El sultán estaba desesperado por no encontrar un nuevo recaudador.
— ¿No hay ningún hombre honesto en este país que pueda recaudar los impuestos sin robar dinero? — se lamentó el sultán. Acto seguido llamó a su consejero más sabio y le explicó el problema.
— Anunciad que buscáis un nuevo recaudador. Alteza —dijo el consejero,
— y dejadme a mí el resto.
Se hizo el anuncio y aquella misma tarde la antecámara del palacio estaba llena de gente. Había hombres gordos con trajes elegantes, hombres delgados con trajes elegantes y un hombre con un traje vulgar y usado. Los hombres de los trajes elegantes se rieron de él.
— El sultán, por supuesto, no va a seleccionar a un pobre como su recaudador —dijeron todos.
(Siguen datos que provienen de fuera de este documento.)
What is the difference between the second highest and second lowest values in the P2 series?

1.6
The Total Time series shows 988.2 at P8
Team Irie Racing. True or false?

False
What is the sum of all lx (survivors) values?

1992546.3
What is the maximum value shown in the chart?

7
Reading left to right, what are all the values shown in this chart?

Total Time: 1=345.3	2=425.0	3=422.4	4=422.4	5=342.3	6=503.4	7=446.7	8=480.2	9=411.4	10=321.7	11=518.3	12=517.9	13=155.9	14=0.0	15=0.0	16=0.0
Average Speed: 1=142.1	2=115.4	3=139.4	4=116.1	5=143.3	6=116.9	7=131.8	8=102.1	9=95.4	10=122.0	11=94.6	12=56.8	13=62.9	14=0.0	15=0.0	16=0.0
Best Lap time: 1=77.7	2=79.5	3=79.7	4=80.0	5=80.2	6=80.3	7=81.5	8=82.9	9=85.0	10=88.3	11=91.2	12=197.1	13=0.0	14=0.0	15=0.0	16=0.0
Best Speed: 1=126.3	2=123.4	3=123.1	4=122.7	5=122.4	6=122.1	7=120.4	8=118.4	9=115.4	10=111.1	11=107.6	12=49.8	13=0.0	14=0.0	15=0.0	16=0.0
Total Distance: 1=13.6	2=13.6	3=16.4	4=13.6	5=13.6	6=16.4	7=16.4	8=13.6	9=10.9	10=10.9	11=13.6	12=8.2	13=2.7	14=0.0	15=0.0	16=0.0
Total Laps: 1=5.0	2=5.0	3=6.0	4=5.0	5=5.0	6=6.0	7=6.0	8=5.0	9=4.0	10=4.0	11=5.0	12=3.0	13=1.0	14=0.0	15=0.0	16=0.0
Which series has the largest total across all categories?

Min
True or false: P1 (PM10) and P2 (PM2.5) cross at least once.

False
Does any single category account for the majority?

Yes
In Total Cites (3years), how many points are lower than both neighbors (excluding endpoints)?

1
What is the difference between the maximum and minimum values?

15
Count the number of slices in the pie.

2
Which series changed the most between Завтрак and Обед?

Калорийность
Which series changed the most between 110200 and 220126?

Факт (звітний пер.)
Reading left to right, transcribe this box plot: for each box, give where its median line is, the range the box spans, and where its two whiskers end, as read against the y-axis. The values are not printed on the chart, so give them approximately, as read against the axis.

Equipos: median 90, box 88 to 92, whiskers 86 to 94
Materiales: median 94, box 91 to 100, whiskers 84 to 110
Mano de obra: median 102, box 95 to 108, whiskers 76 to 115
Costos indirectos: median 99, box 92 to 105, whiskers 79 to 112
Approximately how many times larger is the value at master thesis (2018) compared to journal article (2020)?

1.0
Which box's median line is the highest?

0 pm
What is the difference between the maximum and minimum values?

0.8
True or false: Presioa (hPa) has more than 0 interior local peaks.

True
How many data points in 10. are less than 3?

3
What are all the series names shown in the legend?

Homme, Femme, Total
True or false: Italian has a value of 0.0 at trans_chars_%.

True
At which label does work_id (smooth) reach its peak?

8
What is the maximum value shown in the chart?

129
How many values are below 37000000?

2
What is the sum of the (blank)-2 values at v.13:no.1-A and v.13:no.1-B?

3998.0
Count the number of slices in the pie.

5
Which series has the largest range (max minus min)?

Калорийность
Por fin entró el sabio consejero.
— El sultán os verá a todos enseguida —dijo—, pero tendréis que pasar de uno en uno por el estrecho corredor que lleva a sus aposentos.
El corredor era oscuro y todos tuvieron que ir palpando con sus manos para encontrar el camino. Por fin, todos se reunieron ante el sultán.
-¿ Qué hago ahora? —susurró el sultán.
—Pedid que bailen todos - dijo el hombre sabio.
Al sultán le pareció extraña aquella medida, pero accedió, y todos los hombres empezaron a bailar.
—Nunca en mi vida he visto unos bailarines tan torpes
—dijo el sultán—. Parece que tienen pies de plomo.
Sólo el hombre pobre pudo saltar mientras bailaba.
—Este hombre es vuestro nuevo recaudador - dijo el hombre sabio -. Llené el corredor de monedas y joyas y él fue el único que no llenó sus bolsillos con las joyas robadas.
El sultán había encontrado un hombre honrado.